The mine face is a high-risk zone, where a loss of stability, an occurrence of dynamic and gas-dynamic processes, and an increase in the content of harmful gases are possible. All these negative consequences to certain extent depend on the near-face stress field. This article presents the results of numerical study of the peculiarities of its time-dependent formation in rocks with different properties, when using such means of reducing the outburst hazard as water injection and unloading cavities. It is shown that with the course of time in the rocks around the mine working, the area of increased difference of the stress tensor components spreads, which leads to the formation of cracks of varying degrees of intensity. The maximum component of the stress tensor increases; the abutment pressure zone is formed in the near-face region.
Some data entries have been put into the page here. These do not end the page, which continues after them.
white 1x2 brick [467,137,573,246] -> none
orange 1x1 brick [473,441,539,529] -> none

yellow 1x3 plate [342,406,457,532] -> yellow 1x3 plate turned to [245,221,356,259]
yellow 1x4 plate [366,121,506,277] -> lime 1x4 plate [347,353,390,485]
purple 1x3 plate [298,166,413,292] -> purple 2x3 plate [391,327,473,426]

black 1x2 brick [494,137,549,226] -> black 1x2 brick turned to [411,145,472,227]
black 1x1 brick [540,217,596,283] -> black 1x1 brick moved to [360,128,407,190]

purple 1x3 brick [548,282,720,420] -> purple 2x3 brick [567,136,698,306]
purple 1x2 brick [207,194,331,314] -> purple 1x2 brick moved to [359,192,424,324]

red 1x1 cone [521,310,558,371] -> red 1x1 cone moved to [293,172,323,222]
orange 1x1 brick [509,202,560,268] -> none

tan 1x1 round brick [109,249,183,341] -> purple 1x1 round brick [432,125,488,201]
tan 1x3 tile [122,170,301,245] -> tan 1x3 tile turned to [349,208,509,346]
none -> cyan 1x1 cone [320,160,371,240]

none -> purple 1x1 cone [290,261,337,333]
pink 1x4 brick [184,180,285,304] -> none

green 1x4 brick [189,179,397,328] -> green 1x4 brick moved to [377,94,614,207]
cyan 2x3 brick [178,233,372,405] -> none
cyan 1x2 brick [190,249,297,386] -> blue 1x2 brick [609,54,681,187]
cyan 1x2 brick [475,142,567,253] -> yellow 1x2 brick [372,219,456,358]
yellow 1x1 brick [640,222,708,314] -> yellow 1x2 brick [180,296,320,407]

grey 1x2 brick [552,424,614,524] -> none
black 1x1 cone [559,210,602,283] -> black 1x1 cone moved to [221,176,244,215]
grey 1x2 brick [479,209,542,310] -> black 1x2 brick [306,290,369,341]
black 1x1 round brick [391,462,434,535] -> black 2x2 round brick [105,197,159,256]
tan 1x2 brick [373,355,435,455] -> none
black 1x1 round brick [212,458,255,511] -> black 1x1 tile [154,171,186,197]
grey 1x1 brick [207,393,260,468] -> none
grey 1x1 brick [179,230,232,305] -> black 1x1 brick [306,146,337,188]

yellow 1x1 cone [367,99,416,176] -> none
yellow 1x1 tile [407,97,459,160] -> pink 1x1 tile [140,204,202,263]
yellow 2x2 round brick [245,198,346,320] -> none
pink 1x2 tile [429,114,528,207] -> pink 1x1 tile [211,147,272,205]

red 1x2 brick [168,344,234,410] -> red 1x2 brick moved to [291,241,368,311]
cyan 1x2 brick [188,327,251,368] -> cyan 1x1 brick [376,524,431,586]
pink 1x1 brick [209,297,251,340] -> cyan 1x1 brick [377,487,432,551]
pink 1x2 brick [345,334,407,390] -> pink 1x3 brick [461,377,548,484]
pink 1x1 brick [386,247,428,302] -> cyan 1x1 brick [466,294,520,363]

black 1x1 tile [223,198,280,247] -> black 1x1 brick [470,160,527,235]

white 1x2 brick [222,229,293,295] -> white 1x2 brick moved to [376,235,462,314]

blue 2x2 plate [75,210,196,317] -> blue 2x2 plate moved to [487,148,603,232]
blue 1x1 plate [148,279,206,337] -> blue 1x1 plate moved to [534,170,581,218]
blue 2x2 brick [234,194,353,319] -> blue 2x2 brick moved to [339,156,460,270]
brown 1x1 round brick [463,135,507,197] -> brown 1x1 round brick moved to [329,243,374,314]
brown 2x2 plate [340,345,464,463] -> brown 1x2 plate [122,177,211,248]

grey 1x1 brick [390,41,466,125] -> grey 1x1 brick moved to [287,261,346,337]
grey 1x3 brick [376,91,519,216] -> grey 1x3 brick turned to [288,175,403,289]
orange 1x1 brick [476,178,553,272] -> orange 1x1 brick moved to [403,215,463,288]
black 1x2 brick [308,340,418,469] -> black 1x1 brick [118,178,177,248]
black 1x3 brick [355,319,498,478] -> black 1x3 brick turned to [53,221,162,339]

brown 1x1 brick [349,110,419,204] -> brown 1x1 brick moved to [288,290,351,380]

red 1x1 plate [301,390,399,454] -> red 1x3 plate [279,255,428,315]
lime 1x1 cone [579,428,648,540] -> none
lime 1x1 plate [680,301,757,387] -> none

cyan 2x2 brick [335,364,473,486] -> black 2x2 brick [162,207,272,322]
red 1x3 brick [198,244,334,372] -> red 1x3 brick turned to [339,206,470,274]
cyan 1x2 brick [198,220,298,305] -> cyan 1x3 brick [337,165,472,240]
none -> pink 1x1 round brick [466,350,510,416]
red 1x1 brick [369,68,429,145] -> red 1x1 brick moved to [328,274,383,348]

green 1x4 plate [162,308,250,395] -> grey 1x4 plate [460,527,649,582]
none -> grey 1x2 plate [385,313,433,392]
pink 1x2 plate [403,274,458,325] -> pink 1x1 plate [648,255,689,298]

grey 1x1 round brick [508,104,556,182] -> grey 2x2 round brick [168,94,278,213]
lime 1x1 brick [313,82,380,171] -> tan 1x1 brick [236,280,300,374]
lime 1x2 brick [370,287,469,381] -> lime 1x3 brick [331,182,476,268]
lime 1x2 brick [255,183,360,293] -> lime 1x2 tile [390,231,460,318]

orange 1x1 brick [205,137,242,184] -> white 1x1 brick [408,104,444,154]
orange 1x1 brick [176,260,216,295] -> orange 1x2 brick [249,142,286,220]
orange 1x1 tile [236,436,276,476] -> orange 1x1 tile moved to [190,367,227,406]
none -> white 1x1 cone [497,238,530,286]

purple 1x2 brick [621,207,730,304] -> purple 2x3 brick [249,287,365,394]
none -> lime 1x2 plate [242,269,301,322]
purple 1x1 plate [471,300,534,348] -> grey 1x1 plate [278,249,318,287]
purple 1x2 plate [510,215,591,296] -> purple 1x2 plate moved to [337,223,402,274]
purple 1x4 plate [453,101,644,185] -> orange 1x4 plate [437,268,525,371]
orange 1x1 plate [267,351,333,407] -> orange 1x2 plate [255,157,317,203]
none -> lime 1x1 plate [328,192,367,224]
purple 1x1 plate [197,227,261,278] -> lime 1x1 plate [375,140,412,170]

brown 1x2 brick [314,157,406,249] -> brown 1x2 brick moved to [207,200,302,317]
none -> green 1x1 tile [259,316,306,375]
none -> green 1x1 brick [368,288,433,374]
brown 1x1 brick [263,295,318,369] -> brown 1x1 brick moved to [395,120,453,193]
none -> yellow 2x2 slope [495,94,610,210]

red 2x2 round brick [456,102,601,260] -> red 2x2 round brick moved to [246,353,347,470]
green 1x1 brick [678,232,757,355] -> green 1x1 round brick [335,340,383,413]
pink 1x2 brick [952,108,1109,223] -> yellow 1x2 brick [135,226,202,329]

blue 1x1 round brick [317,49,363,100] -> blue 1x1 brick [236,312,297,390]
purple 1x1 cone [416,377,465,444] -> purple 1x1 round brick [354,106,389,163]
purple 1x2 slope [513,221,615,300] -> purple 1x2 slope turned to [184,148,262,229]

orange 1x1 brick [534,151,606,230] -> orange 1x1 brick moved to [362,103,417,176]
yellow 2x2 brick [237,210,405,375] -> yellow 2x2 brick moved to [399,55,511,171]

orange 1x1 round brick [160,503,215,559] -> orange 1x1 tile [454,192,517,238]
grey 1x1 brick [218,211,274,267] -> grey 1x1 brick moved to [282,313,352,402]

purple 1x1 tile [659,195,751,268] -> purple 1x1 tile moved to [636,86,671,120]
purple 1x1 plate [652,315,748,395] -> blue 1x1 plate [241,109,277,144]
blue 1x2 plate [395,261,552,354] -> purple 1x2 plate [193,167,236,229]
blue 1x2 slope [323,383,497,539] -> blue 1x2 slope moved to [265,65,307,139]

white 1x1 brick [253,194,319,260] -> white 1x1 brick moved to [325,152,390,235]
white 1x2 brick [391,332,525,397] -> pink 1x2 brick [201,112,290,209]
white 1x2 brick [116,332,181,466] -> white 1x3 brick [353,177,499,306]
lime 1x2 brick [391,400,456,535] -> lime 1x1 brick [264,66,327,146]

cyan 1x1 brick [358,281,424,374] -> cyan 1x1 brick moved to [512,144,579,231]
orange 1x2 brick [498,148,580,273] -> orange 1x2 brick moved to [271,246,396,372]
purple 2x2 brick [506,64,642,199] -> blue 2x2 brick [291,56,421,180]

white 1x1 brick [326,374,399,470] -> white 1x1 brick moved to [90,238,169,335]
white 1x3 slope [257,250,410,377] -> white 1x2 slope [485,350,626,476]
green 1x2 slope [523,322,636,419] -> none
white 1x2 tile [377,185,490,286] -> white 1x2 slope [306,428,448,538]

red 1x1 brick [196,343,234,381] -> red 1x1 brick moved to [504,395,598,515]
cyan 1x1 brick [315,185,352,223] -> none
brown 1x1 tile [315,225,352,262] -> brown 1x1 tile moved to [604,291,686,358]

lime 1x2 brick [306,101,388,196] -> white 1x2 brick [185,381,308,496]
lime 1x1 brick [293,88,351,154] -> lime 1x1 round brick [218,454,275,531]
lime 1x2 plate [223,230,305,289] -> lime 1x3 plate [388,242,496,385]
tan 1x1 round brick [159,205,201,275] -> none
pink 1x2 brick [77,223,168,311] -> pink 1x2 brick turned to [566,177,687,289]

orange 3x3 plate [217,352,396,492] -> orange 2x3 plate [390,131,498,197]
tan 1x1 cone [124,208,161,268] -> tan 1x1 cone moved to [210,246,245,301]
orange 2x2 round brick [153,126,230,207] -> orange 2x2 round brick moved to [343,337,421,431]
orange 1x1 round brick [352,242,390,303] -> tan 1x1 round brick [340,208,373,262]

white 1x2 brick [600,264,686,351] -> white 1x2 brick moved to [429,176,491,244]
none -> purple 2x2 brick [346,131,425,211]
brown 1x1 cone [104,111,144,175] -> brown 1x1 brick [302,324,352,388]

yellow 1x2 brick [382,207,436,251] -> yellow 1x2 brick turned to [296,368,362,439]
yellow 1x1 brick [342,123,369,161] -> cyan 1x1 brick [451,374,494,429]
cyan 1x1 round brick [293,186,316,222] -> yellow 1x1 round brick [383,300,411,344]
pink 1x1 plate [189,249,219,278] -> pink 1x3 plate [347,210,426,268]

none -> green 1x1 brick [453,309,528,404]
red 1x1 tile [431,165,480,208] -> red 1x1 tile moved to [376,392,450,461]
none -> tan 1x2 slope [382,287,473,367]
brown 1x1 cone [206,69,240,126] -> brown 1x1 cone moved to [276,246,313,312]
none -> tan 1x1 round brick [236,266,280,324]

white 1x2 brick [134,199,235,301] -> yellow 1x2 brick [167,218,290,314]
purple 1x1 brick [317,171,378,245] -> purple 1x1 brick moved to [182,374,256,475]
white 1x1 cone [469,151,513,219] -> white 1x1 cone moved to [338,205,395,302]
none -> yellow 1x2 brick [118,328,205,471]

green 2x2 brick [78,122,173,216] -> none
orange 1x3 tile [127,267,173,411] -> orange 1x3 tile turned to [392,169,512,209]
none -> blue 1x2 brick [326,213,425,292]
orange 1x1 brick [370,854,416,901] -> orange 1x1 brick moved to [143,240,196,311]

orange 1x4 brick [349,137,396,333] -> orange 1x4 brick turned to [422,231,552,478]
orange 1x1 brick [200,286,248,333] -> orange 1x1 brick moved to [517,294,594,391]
The simultaneous increase of vertical stress in the abutment pressure zone and unloading of horizontal stress leads to displacement of the coal seam in the mine working and loss of the mine face stability. If the mine working is driven through hard rocks, Q* parameter values, as well as the maximum vertical stresses in the abutment pressure zone, are significantly increased. The zone of inelastic deformations begins to form with a long delay and has noticeably smaller dimensions. Hard rocks can withstand greater difference of the stress tensor components and greater vertical loads without breaking. Coal moistening leads to a significant decrease in the difference of the stress tensor components in the near-face zone of the coal seam. Values of Q* parameter in moistened coal in the three-meter near-face zone is 1.5–5 times lower than in the coal seam with a natural moisture content. The growth of the abutment pressure zone in moistened coal slows down; the zone of inelastic deformations becomes somewhat larger. The near-face stresses in the mine working with the unloading cavity is radically different from the previous cases. The peak values of Q* parameter and maximum stress are moved to the depth of unloading cavity. At the same time, both the difference of the stress tensor components and the maximum stress remain at a low level, which corresponds to moistened coal and in a long time interval ensures deformation of the near-face zone in the elastic mode. Unloading of this zone from rock pressure occurs in two directions: in the direction of the mine face and in the direction of the unloading cavity.